The CM Spring Gala was held in the Sheraton Hotel in Norwood, about twenty-one miles south of Boston. It was during a Friday afternoon rush hour, in an out-of-the-way location, on a chilly day, beyond Boston’s public transportation system. Hotel security, alerted to the picket, closed off an adjoining parking lot, forcing participants to park some distance away.
Another pro-life organization was holding its regular vigil, at the same time, at the Planned Parenthood abortuary in Boston. It was also a Friday in Lent, when many faithful Catholics would be attending Stations of the Cross.
Despite these obstacles, about eighty dedicated pro-lifers arrived to defend the Catholic Faith, vindicate the Right to Life, and bear witness against the apostasy and corruption of the misnamed Catholic Memorial. They came not to condemn Marty Walsh, but to reform the Church.
The demonstration was legal, peaceful, and prayerful. Participants engaged in constitutionally protected, expressive First Amendment activity.
Though earnest in their opposition to the travesty inside, the atmosphere among pro-lifers was joyous. They were happy to see one another, encouraged by support from passersby, and elated and energized by the higher-than-expected turnout.
As there was only one entrance to the hotel, on a divided highway, every guest entering the facility passed scores of pro-life witnesses, many holding signs reminding them of the cruel abandonment of the unborn. One university student brought a banner of Our Lady of Guadalupe, Patroness of the Unborn.
Inside, the atmosphere was anything but joyous, or even serene. There was an unusually heavy security presence. More than a half dozen private guards and Norwood police officers patrolled the event, with additional guards in the parking lot outside, constantly harassing demonstrators for having one foot over the property line.
It seems that organizers of the banquet were convinced that violent pro-lifers — many of them clutching Rosary beads — would crash the dinner, storm the podium, and disrupt the proceedings. According to one report, they were even eyeballing paying guests for fear that an imposter would rise up and cause a disturbance.
These unwarranted apprehensions are a reminder of how disconnected Catholic elites are from ordinary, faithful Catholics.
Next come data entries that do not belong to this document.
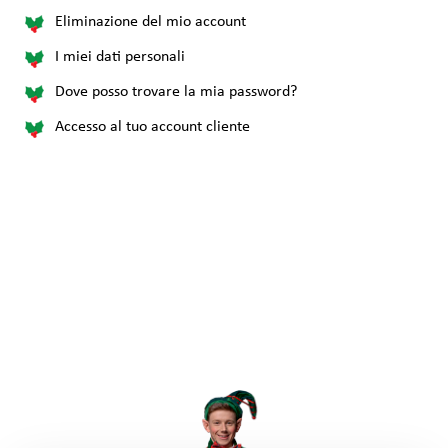
Eliminazione del mio account
I miei dati personali
Dove posso trovare la mia password?
Accesso al tuo account cliente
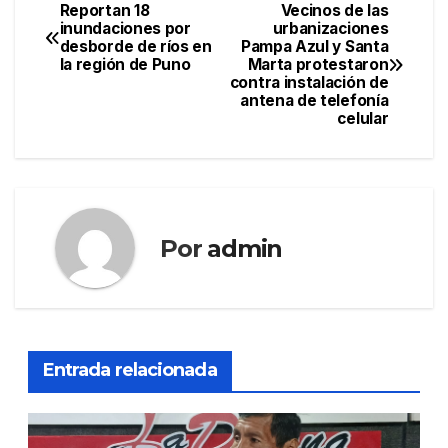
Reportan 18
Vecinos de las
Navegación
inundaciones por
urbanizaciones
desborde de ríos en
Pampa Azul y Santa
de
la región de Puno
Marta protestaron
contra instalación de
entradas
antena de telefonía
celular
Por
admin
Entrada relacionada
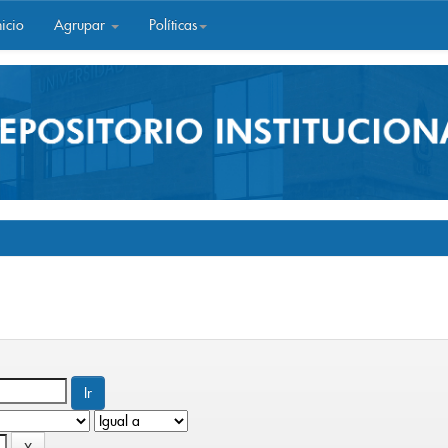
icio
Agrupar
Políticas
It would seem that their only knowledge of the pro-life movement is derived from what they read in The Boston Globe, where a writer once referred to “typical anti-abortion zealots, screaming obscenities and foaming at the mouth.”
The only profanities heard that evening were from angry attendees, offended that anyone, even in silence, by their very presence, would disturb their consciences.
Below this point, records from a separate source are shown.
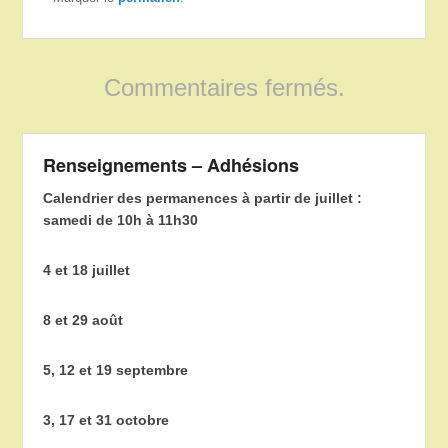
Commentaires fermés.
Renseignements – Adhésions
Calendrier des permanences à partir de juillet :
samedi de 10h à 11h30
4 et 18 juillet
8 et 29 août
5, 12 et 19 septembre
3, 17 et 31 octobre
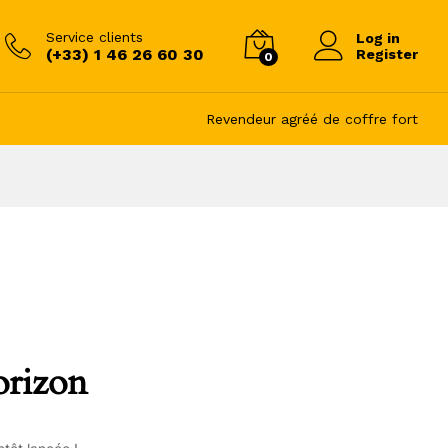
Service clients
Log in
(+33) 1 46 26 60 30
Register
0
Revendeur agréé de coffre fort
orizon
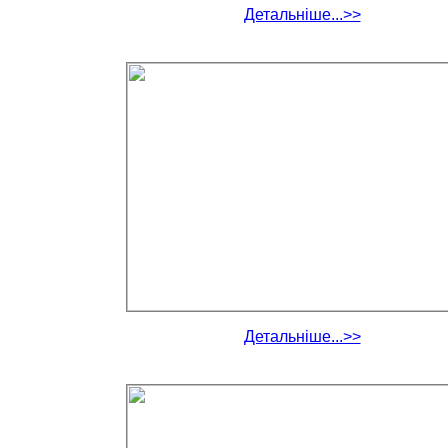
Детальніше...>>
Детальніше...>>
Walsh received his award, with former Suffolk County District Attorney Dan Conley, and current Boston City Council president Ed Flynn, looking on. A reported $1.1 million was raised from the banquet.
Meanwhile, outside, pro-lifers believed they just participated in a historic exercise in Catholic loyalty and pro-life solidarity — a hopeful sign for the future.
C.J. Doyle is the Executive Director of the Catholic Action League of Massachusetts, and one of the founders of the Massachusetts Pro-Life Coalition.